# AIM OF THE EXERCISE:
Spot each line in the data below containing "dans" and copy it.

*** Begin section ***

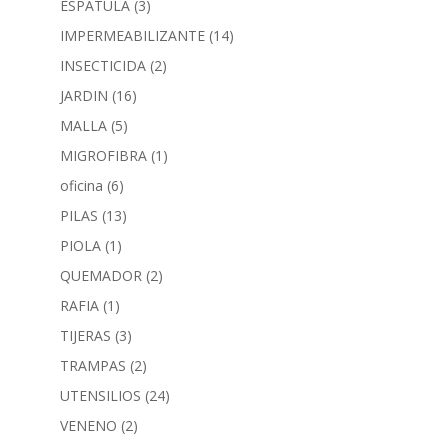
ESPATULA
(3)
IMPERMEABILIZANTE
(14)
INSECTICIDA
(2)
JARDIN
(16)
MALLA
(5)
MIGROFIBRA
(1)
oficina
(6)
PILAS
(13)
PIOLA
(1)
QUEMADOR
(2)
RAFIA
(1)
TIJERAS
(3)
TRAMPAS
(2)
UTENSILIOS
(24)
VENENO
(2)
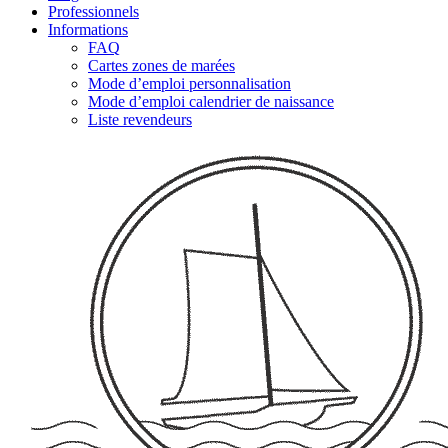
Professionnels
Informations
FAQ
Cartes zones de marées
Mode d’emploi personnalisation
Mode d’emploi calendrier de naissance
Liste revendeurs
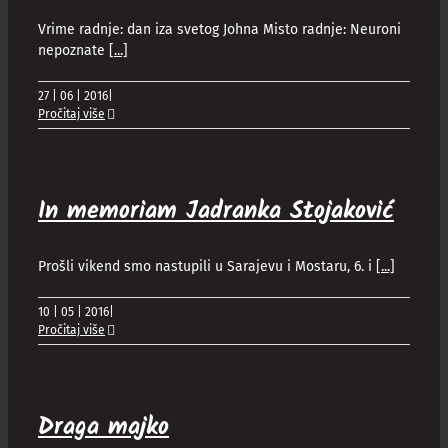
Vrime radnje: dan iza svetog Johna Misto radnje: Neuroni
nepoznate
[...]
27 | 06 | 2016
|
Pročitaj više
In memoriam Jadranka Stojaković
Prošli vikend smo nastupili u Sarajevu i Mostaru, 6. i
[...]
10 | 05 | 2016
|
Pročitaj više
Draga majko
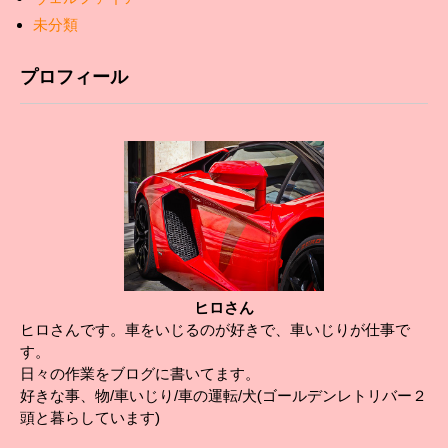
未分類
プロフィール
ヒロさん
ヒロさんです。車をいじるのが好きで、車いじりが仕事で
す。
日々の作業をブログに書いてます。
好きな事、物/車いじり/車の運転/犬(ゴールデンレトリバー２
頭と暮らしています)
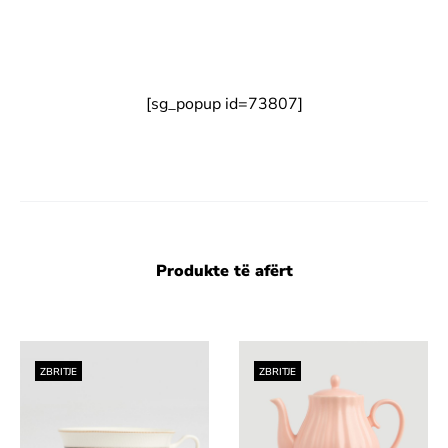
[sg_popup id=73807]
Produkte të afërt
ZBRITJE
ZBRITJE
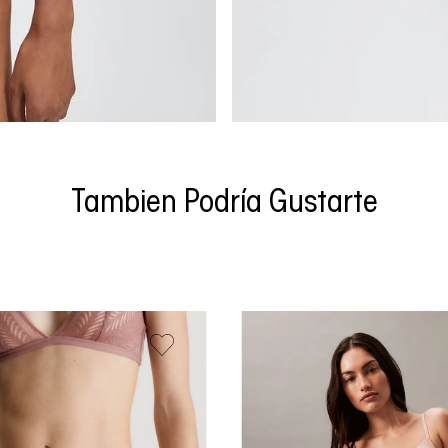
Tambien Podría Gustarte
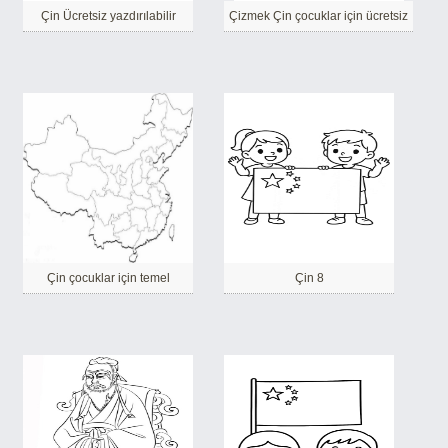
Çin Ücretsiz yazdırılabilir
Çizmek Çin çocuklar için ücretsiz
Çin çocuklar için temel
Çin 8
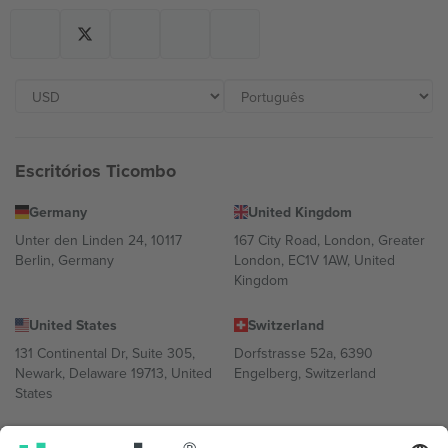
Escritórios Ticombo
Germany
United Kingdom
Unter den Linden 24, 10117
167 City Road, London, Greater
Berlin, Germany
London, EC1V 1AW, United
Kingdom
United States
Switzerland
131 Continental Dr, Suite 305,
Dorfstrasse 52a, 6390
Newark, Delaware 19713, United
Engelberg, Switzerland
States
Bulgaria
United Arab Emirates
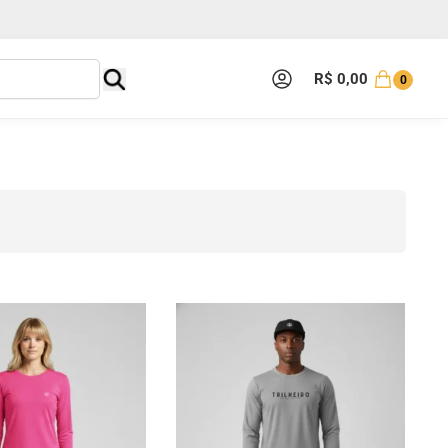
R$
0,00
0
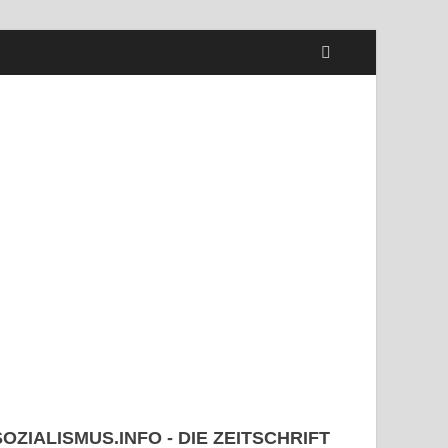
SOZIALISMUS.INFO - DIE ZEITSCHRIFT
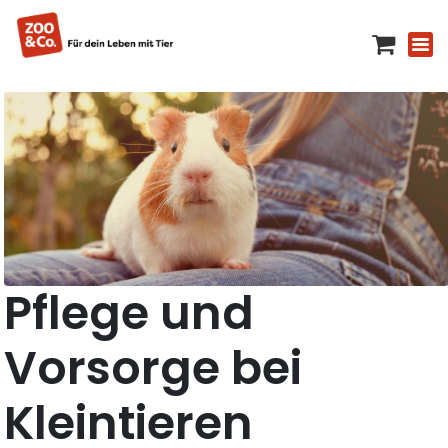
Pflege und
Vorsorge bei
Kleintieren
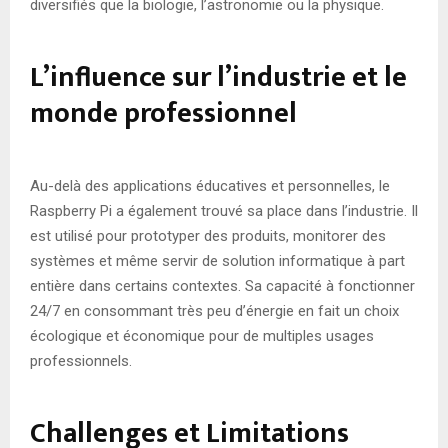
diversifiés que la biologie, l’astronomie ou la physique.
L’influence sur l’industrie et le
monde professionnel
Au-delà des applications éducatives et personnelles, le
Raspberry Pi a également trouvé sa place dans l’industrie. Il
est utilisé pour prototyper des produits, monitorer des
systèmes et même servir de solution informatique à part
entière dans certains contextes. Sa capacité à fonctionner
24/7 en consommant très peu d’énergie en fait un choix
écologique et économique pour de multiples usages
professionnels.
Challenges et Limitations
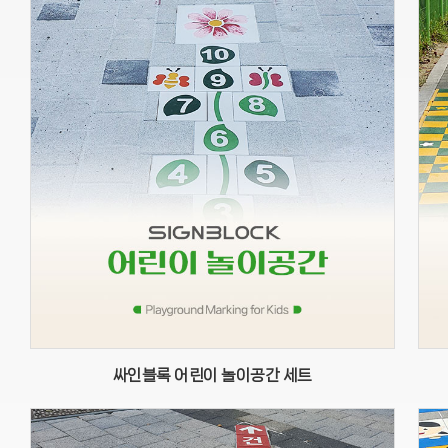
싸인블록 어린이 놀이공간 세트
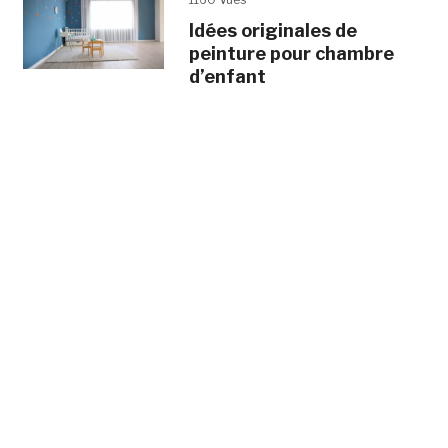
Idées originales de
peinture pour chambre
d’enfant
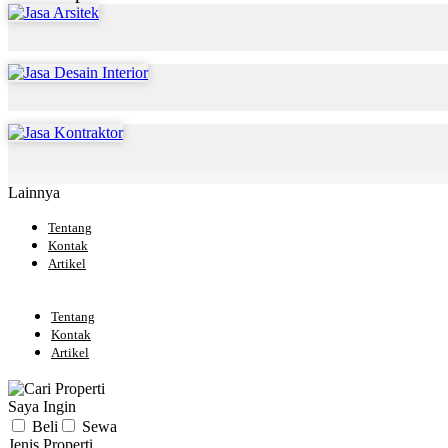
Lainnya
Tentang
Kontak
Artikel
Tentang
Kontak
Artikel
Saya Ingin
Beli
Sewa
Jenis Properti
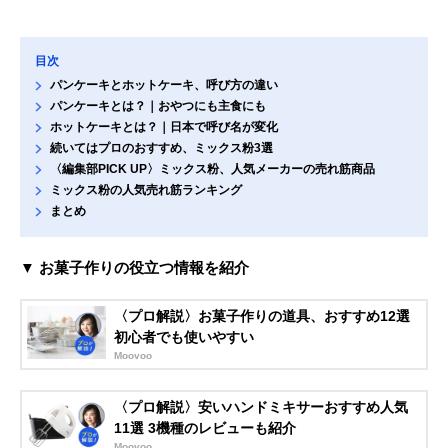
目次
パンケーキとホットケーキ、呼び方の違い
パンケーキとは？｜おやつにも主食にも
ホットケーキとは？｜日本で呼び名が変化
続いてはプロのおすすめ、ミックス粉3選
〈編集部PICK UP〉ミックス粉、人気メーカーの売れ筋商品
ミックス粉の人気売れ筋ランキング
まとめ
▼ お菓子作りの役立つ情報を紹介
〈プロ解説〉お菓子作りの道具、おすすめ12選
初心者でも使いやすい
Moovoo
〈プロ解説〉安いハンドミキサーおすすめ人気
11選 3機種のレビューも紹介
Moovoo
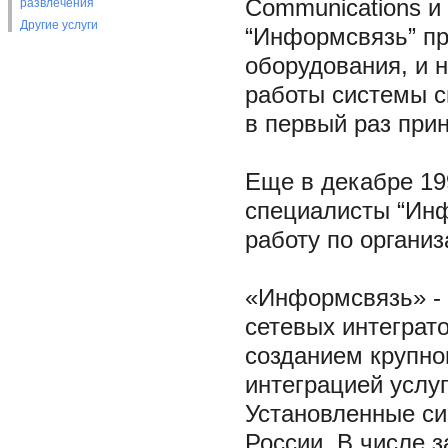
Communications и
развлечения
Другие услуги
“Информсвязь” пр
оборудования, и 
работы системы с
в первый раз при
Еще в декабре 19
специалисты “Ин
работу по органи
«Информсвязь» - 
сетевых интеграт
созданием крупно
интеграцией услуг
Установленные си
России. В числе 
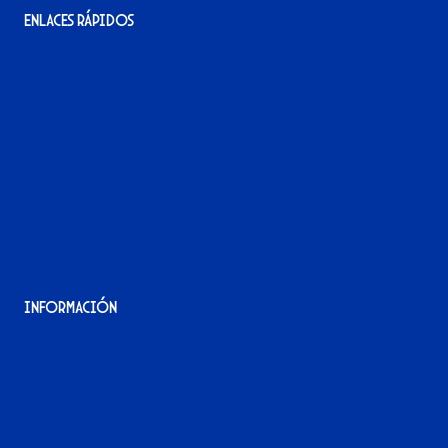
Enlaces rápidos
La tienda del Xerez
¡Hazte socio/a!
¡Hazte voluntario/a!
Contacto
Acreditaciones
Nuestra historia
Información
Aviso Legal
Política de Privacidad
Política de Cookies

*** End section ***

# RESULT FOR THIS TASK:
Raspberry Pi a également trouvé sa place dans l’industrie. Il
entière dans certains contextes. Sa capacité à fonctionner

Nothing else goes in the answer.